Start DATA RECORDS
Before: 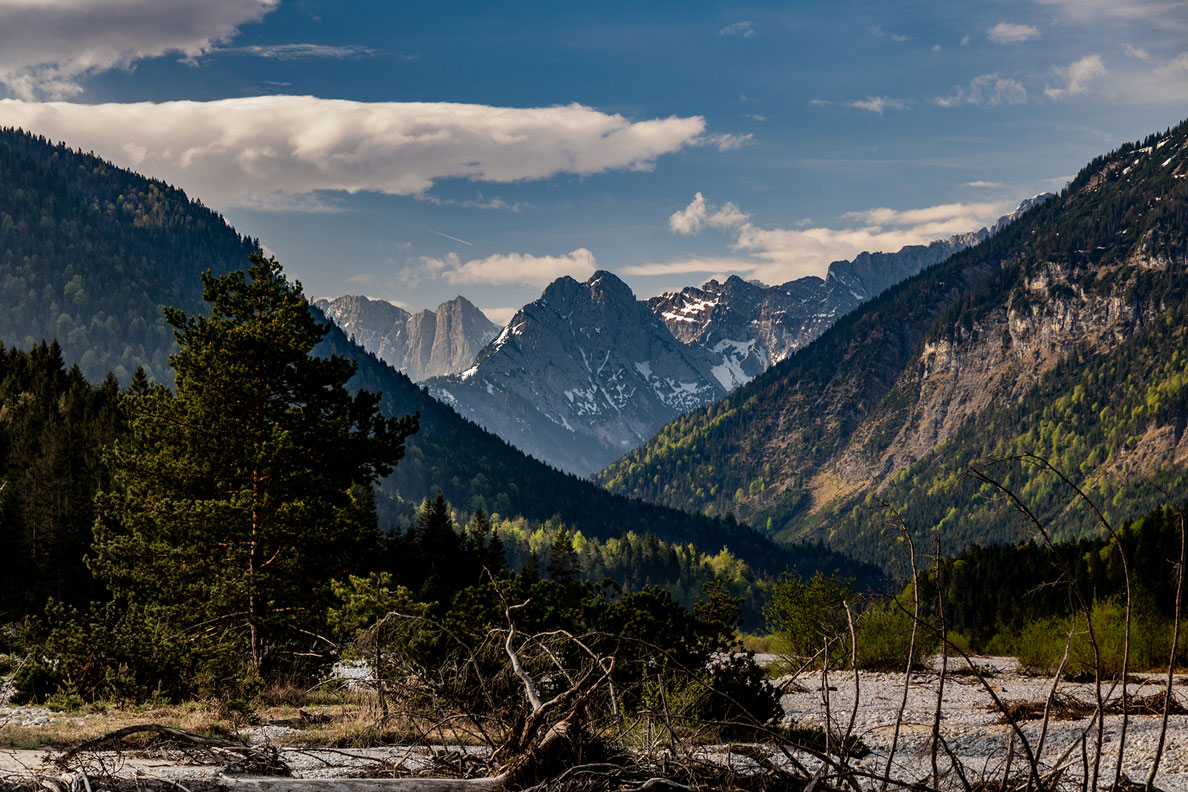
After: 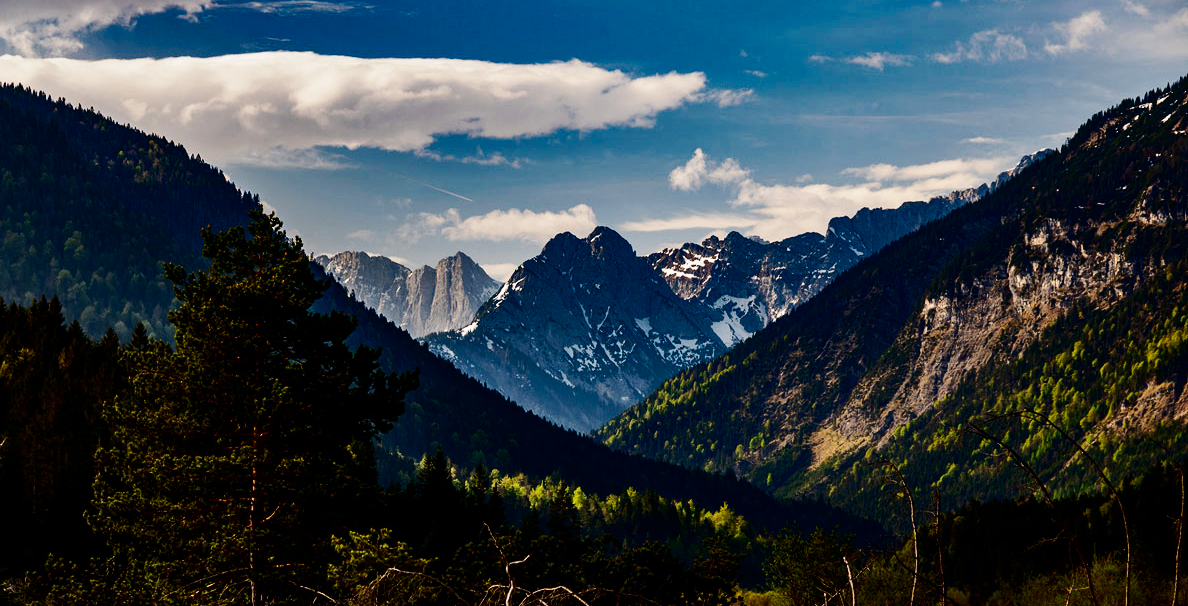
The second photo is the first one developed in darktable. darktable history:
contrast brightness saturation: contrast 0.135, brightness -0.231, saturation 0.136
base curve: curves: ch0 [(0, 0) (0.032, 0.025) (0.121, 0.166) (0.206, 0.329) (0.605, 0.79) (1, 1)], preserve colors none
crop: top 5.608%, bottom 17.835%
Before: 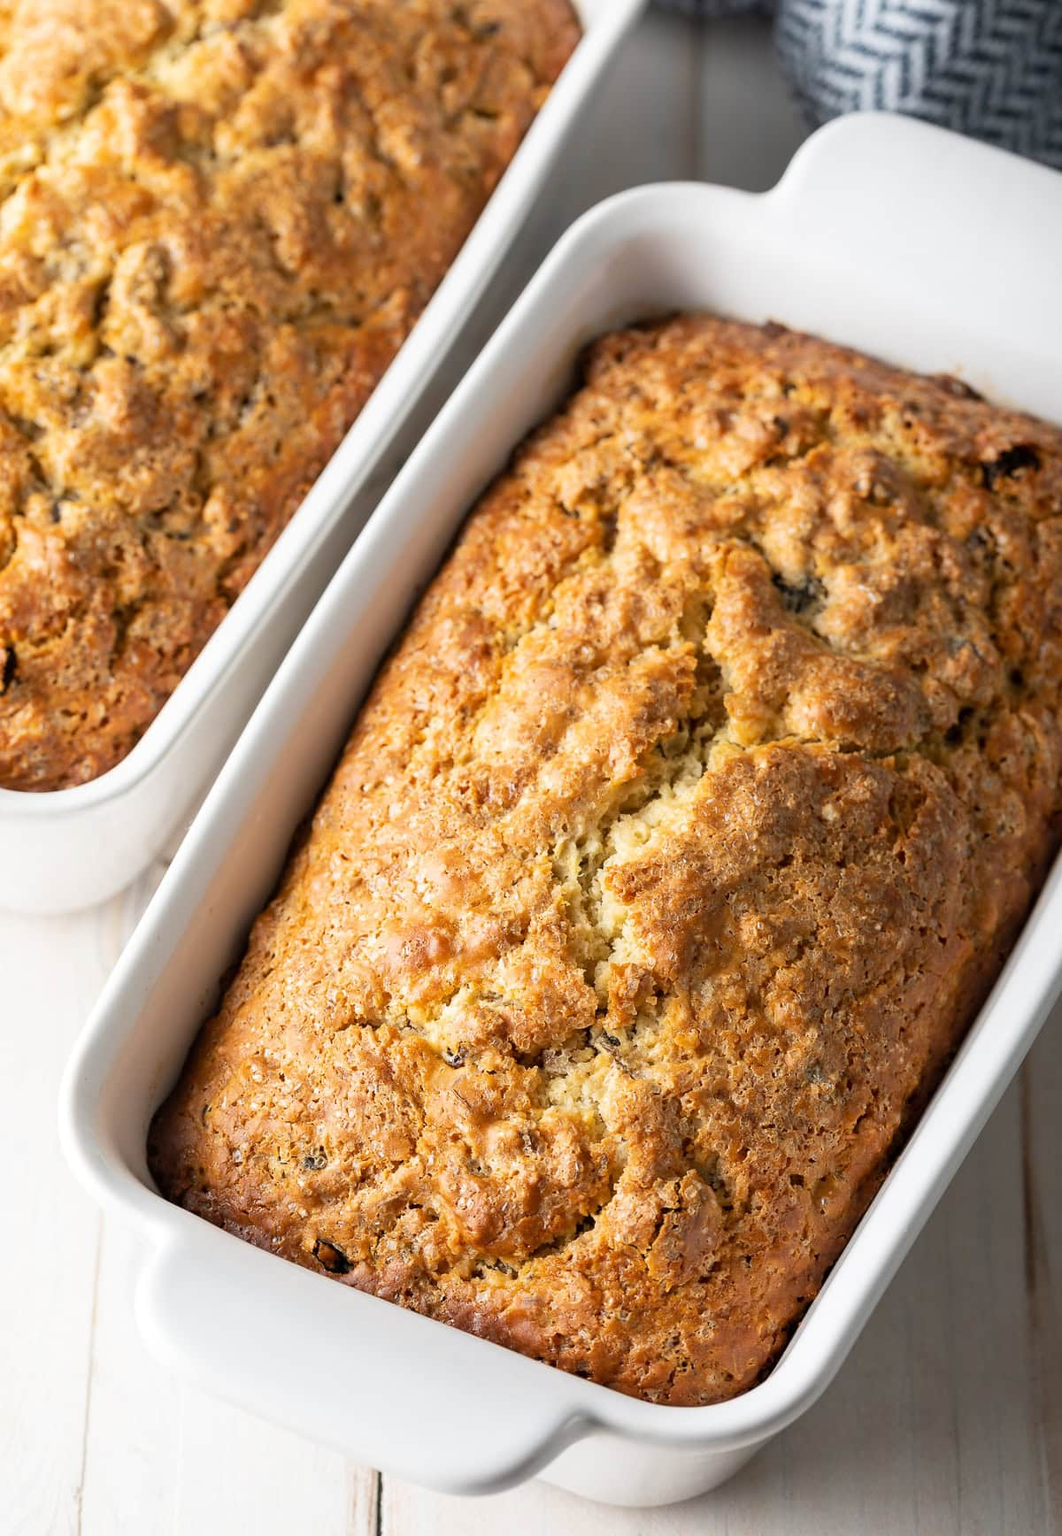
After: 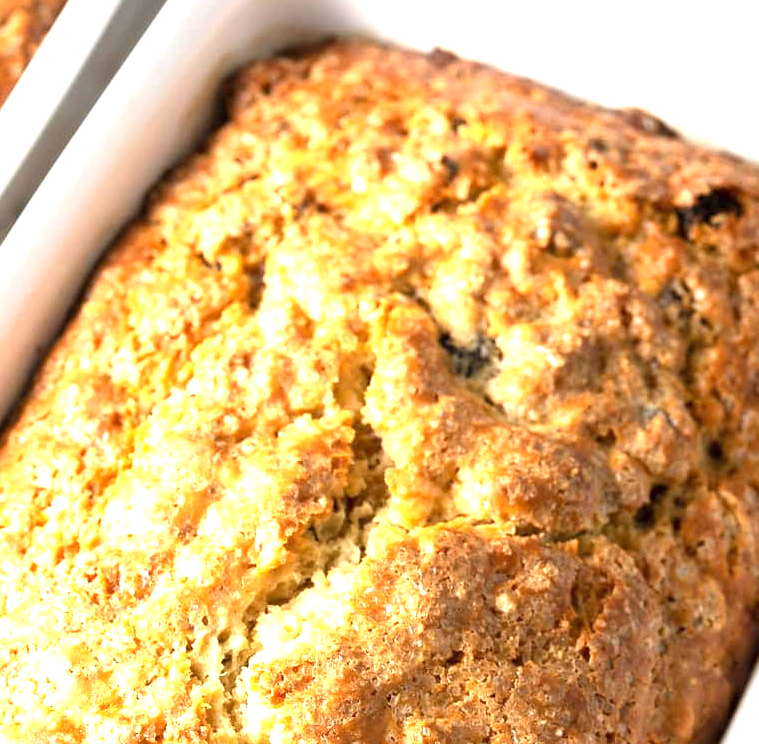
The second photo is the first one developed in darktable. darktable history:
exposure: exposure 1.226 EV, compensate highlight preservation false
crop: left 36.123%, top 18.165%, right 0.546%, bottom 38.934%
End DATA RECORDS
Quote every line of the material above word for word, but leave out the pictures.

Before: 
After: 
The second photo is the first one developed in darktable. darktable history:
contrast brightness saturation: contrast 0.135, brightness -0.231, saturation 0.136
base curve: curves: ch0 [(0, 0) (0.032, 0.025) (0.121, 0.166) (0.206, 0.329) (0.605, 0.79) (1, 1)], preserve colors none
crop: top 5.608%, bottom 17.835%
Before: 
After: 
The second photo is the first one developed in darktable. darktable history:
exposure: exposure 1.226 EV, compensate highlight preservation false
crop: left 36.123%, top 18.165%, right 0.546%, bottom 38.934%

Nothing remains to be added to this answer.